Oregon's Ethanol Mandate

To hear all the hype, you'd think ethanol is the miracle drug of this or any other century, able to cure everything from America's addiction

To hear all the hype, you'd think ethanol is the miracle drug of this or any other century, able to cure everything from America's addiction to foreign oil to global warming to hemorrhoids.


Ethanol is alcohol distilled from organic matter. You can drink it or you can burn it. As a fuel, it has quite a few things going for it. It burns clean - much cleaner than gasoline. In the United States the great bulk of ethanol is made from corn, but it can be made from virtually anything that can be fermented - potatoes, sugar cane, sawgrass, even wood pulp.

That means ethanol, unlike petroleum, is a renewable resource. It also means we can produce it here instead of buying it from those nasty countries in the Middle East.

All this has prompted people from all points on the political spectrum and at all levels of government to get on board the ethanol bandwagon. (George W. Bush is an enthusiastic ethanol fan, which in itself should make any reasonable human being skeptical.) Last year the Oregon Legislature jumped aboard the bandwagon too, passing a law requiring all gasoline sold in the state to contain at least 10% ethanol.

No doubt the legislature had the best of intentions, but it failed to look at all the facts before it leaped. This "miracle fuel" is not going to solve all our energy problems. And there are some problems it probably will make worse.

First, there's fuel economy. A gallon of ethanol contains less energy than a gallon of gasoline, which means it won't propel your car as far. Ethanol users report a reduction in mileage of nearly 40% or more - no small matter with the price of gas pushing $4 a gallon.

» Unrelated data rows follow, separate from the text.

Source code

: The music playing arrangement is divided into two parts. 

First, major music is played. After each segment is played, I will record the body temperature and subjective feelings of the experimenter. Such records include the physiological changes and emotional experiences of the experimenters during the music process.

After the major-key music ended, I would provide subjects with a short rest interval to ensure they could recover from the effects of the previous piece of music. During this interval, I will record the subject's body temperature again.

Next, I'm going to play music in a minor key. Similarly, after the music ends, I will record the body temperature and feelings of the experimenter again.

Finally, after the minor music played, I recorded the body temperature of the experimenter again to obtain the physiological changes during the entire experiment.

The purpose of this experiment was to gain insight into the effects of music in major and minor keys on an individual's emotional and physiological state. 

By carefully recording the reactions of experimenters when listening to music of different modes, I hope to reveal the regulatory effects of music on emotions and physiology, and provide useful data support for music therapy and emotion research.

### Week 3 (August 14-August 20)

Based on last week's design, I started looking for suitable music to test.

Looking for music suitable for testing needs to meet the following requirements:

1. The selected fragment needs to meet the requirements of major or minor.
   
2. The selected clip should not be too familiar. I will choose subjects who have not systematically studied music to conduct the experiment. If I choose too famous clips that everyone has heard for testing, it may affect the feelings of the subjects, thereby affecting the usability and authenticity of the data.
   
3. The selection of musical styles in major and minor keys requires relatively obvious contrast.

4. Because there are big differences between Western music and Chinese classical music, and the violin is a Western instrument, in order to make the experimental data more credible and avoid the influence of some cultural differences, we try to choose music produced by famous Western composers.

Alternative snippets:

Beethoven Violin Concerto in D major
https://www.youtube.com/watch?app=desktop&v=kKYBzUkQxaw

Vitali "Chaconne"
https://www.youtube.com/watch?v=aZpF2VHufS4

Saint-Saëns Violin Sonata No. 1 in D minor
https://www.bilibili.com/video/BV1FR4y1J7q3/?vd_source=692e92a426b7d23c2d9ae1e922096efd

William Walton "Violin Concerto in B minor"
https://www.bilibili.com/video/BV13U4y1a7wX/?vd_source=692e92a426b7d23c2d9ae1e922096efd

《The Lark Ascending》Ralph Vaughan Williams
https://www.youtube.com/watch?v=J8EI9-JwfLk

Another negative economic impact is rising food costs. As croplands are converted to growing corn and other stuff to make ethanol, the price of everything from beef to beer is being pushed upward.

There's a long-running dispute about whether ethanol even is worth making, in terms of net energy gain. Supporters say a gallon of ethanol yields as much as 35% more energy than it takes to produce it. But more skeptical scientists have calculated that when you factor in all the energy needed to produce the crop, distill the fuel and transport it (ethanol can't travel in pipelines and has to be shipped by truck, train or barge) there's a net energy loss of nearly 30%.

Finally, even if ethanol production was pushed to the utmost, it wouldn't amount to much more than a drop in the American gas tank. A 2006 analysis by University of Minnesota researchers concluded that even if every acre of corn was turned into ethanol, it wouldn't supply more than 12% of the nation's motor fuel needs.

Considering all the known disadvantages of ethanol and all the unanswered questions, the Oregon ethanol mandate was a bad idea and should be scrapped ASAP. To help the process along, we're giving it THE BOOT.